(Collected data)
= = = =

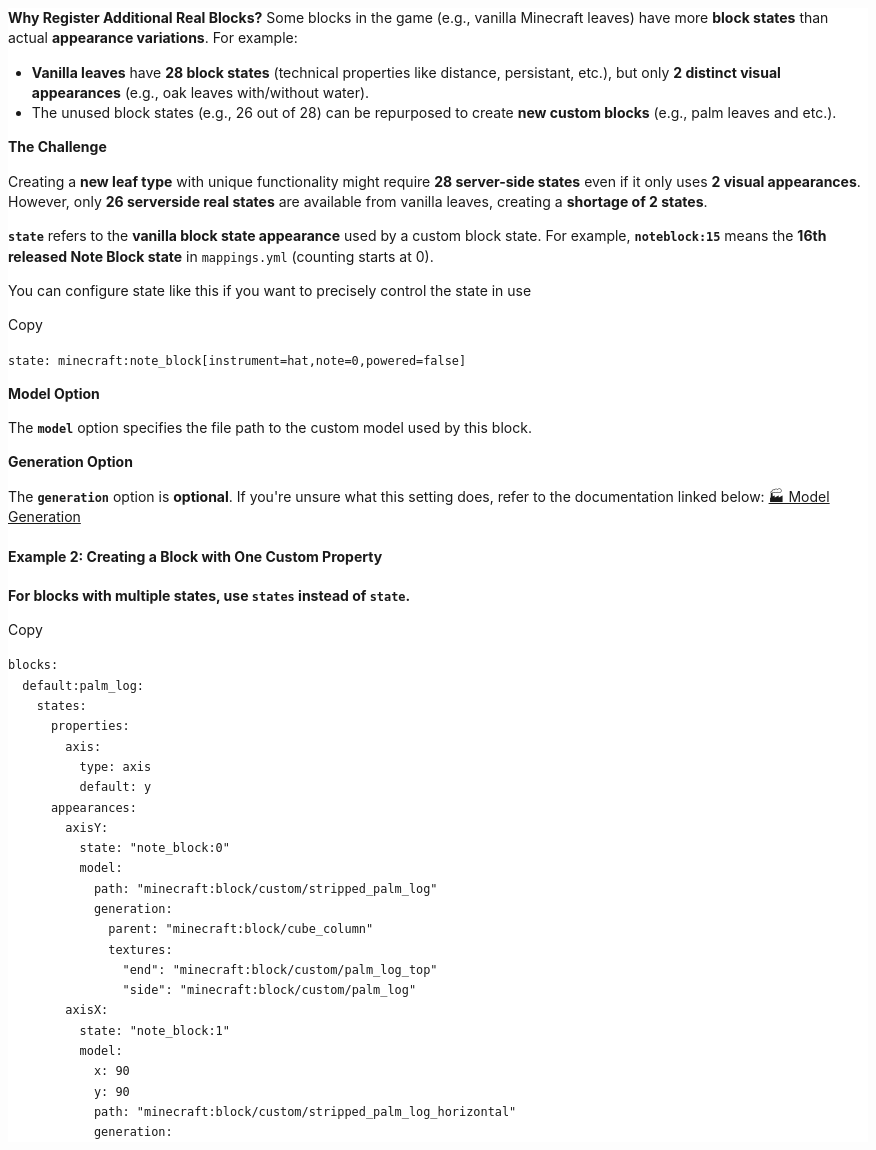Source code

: **Why Register Additional Real Blocks?** Some blocks in the game (e.g., vanilla Minecraft leaves) have more **block states** than actual **appearance variations**. For example:

* **Vanilla leaves** have **28 block states** (technical properties like distance, persistant, etc.), but only **2 distinct visual appearances** (e.g., oak leaves with/without water).
* The unused block states (e.g., 26 out of 28) can be repurposed to create **new custom blocks** (e.g., palm leaves and etc.).

**The Challenge**

Creating a **new leaf type** with unique functionality might require **28 server-side states** even if it only uses **2 visual appearances**. However, only **26 serverside real states** are available from vanilla leaves, creating a **shortage of 2 states**.

**`state`** refers to the **vanilla block state appearance** used by a custom block state. For example, **`noteblock:15`** means the **16th released Note Block state** in `mappings.yml` (counting starts at 0).

You can configure state like this if you want to precisely control the state in use

Copy

```
state: minecraft:note_block[instrument=hat,note=0,powered=false]
```

**Model Option**

The **`model`** option specifies the file path to the custom model used by this block.

**Generation Option**

The **`generation`** option is **optional**. If you're unsure what this setting does, refer to the documentation linked below: [🏭️ Model Generation](https://mo-mi.gitbook.io/xiaomomi-plugins/craftengine/plugin-wiki/craftengine/add-new-contents/model-generation)

#### **Example 2: Creating a Block with One Custom Property** <a href="#example-2-creating-a-block-with-one-custom-property" id="example-2-creating-a-block-with-one-custom-property"></a>

**For blocks with multiple states, use `states` instead of `state`.**

Copy

```
blocks:
  default:palm_log:
    states:
      properties:
        axis:
          type: axis
          default: y
      appearances:
        axisY:
          state: "note_block:0"
          model:
            path: "minecraft:block/custom/stripped_palm_log"
            generation:
              parent: "minecraft:block/cube_column"
              textures:
                "end": "minecraft:block/custom/palm_log_top"
                "side": "minecraft:block/custom/palm_log"
        axisX:
          state: "note_block:1"
          model:
            x: 90
            y: 90
            path: "minecraft:block/custom/stripped_palm_log_horizontal"
            generation:
```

= = = =

What is being asked:
Search the entries for the string "path" and collect each line that has it.

Answer space:
The **`model`** option specifies the file path to the custom model used by this block.
            path: "minecraft:block/custom/stripped_palm_log"
            path: "minecraft:block/custom/stripped_palm_log_horizontal"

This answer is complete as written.